*** Data ***

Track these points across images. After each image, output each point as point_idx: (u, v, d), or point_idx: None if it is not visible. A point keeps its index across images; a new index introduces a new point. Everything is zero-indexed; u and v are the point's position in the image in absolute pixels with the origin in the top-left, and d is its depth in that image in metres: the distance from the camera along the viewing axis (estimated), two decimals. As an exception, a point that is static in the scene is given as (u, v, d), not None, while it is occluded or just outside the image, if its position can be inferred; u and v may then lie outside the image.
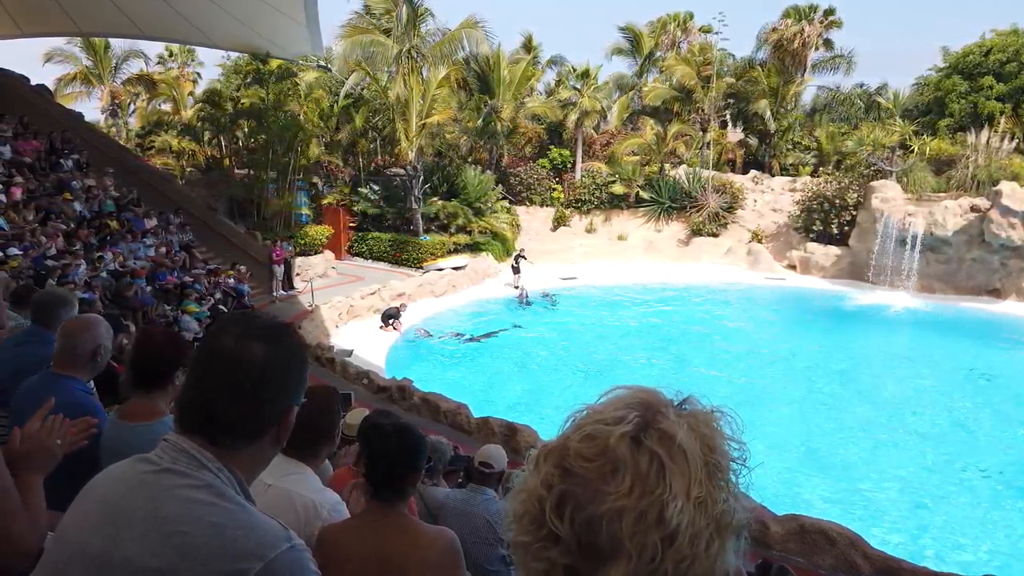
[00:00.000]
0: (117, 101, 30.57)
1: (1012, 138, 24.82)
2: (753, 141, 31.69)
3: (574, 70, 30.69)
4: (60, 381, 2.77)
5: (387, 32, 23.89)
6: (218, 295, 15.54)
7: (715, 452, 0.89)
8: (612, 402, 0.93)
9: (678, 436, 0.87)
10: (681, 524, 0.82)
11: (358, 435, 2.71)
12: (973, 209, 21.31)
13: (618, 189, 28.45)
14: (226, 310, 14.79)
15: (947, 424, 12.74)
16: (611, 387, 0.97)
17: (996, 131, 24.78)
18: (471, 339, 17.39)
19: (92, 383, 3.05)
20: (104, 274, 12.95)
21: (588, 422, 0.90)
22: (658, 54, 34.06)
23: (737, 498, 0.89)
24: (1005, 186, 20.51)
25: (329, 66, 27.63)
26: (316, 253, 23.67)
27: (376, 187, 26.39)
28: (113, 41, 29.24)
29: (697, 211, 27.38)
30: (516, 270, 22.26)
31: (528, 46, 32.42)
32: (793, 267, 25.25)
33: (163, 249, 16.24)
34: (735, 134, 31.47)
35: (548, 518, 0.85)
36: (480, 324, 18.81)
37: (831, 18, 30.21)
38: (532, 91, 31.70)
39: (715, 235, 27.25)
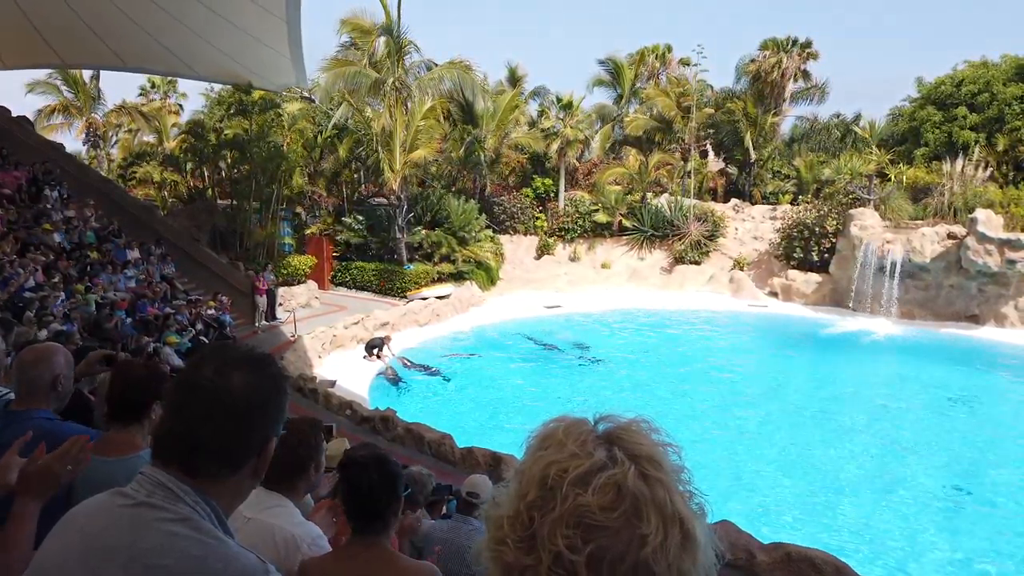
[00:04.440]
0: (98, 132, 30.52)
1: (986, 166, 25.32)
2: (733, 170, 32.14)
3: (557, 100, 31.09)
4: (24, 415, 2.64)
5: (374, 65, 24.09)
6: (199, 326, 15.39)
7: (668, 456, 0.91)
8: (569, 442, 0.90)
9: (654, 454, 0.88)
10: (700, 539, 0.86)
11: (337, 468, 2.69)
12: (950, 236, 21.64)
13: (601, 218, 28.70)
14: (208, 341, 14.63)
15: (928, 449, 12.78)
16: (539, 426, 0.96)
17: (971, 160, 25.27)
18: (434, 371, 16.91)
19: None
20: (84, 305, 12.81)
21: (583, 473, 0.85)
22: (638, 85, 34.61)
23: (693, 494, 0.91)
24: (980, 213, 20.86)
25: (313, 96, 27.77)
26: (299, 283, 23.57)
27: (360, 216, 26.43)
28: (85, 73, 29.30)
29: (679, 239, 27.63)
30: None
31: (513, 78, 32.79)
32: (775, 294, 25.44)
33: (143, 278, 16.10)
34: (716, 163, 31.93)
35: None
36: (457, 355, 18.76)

*** End of Data ***

## Exercise objective
Pictures in the records above are to be left out of an otherwise exact copy.

## Reply
Track these points across images. After each image, output each point as point_idx: (u, v, d), or point_idx: None if it is not visible. A point keeps its index across images; a new index introduces a new point. Everything is zero-indexed; u and v are the point's position in the image in absolute pixels with the origin in the top-left, and d is its depth in that image in metres: the distance from the camera along the viewing axis (estimated), two decimals. As an exception, a point that is static in the scene is given as (u, v, d), not None, while it is occluded or just outside the image, if its position can be inferred; u and v may then lie outside the image.
[00:00.000]
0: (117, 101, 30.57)
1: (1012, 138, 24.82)
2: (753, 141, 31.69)
3: (574, 70, 30.69)
4: (60, 381, 2.77)
5: (387, 32, 23.89)
6: (218, 295, 15.54)
7: (715, 452, 0.89)
8: (612, 402, 0.93)
9: (678, 436, 0.87)
10: (681, 524, 0.82)
11: (358, 435, 2.71)
12: (973, 209, 21.31)
13: (618, 189, 28.45)
14: (226, 310, 14.79)
15: (947, 424, 12.74)
16: (611, 387, 0.97)
17: (996, 131, 24.78)
18: (471, 339, 17.39)
19: (92, 383, 3.05)
20: (104, 274, 12.95)
21: (588, 422, 0.90)
22: (658, 54, 34.06)
23: (737, 498, 0.89)
24: (1005, 186, 20.51)
25: (329, 66, 27.63)
26: (316, 253, 23.67)
27: (376, 187, 26.39)
28: (113, 41, 29.24)
29: (697, 211, 27.38)
30: (516, 270, 22.26)
31: (528, 46, 32.42)
32: (793, 267, 25.25)
33: (163, 249, 16.24)
34: (735, 134, 31.47)
35: (548, 518, 0.85)
36: (480, 324, 18.81)
37: (831, 18, 30.21)
38: (532, 91, 31.70)
39: (715, 235, 27.25)
[00:04.440]
0: (98, 132, 30.52)
1: (986, 166, 25.32)
2: (733, 170, 32.14)
3: (557, 100, 31.09)
4: (24, 415, 2.64)
5: (374, 65, 24.09)
6: (199, 326, 15.39)
7: (668, 456, 0.91)
8: (569, 442, 0.90)
9: (654, 454, 0.88)
10: (700, 539, 0.86)
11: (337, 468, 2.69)
12: (950, 236, 21.64)
13: (601, 218, 28.70)
14: (208, 341, 14.63)
15: (928, 449, 12.78)
16: (539, 426, 0.96)
17: (971, 160, 25.27)
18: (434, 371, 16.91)
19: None
20: (84, 305, 12.81)
21: (583, 473, 0.85)
22: (638, 85, 34.61)
23: (693, 494, 0.91)
24: (980, 213, 20.86)
25: (313, 96, 27.77)
26: (299, 283, 23.57)
27: (360, 216, 26.43)
28: (85, 73, 29.30)
29: (679, 239, 27.63)
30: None
31: (513, 78, 32.79)
32: (775, 294, 25.44)
33: (143, 278, 16.10)
34: (716, 163, 31.93)
35: None
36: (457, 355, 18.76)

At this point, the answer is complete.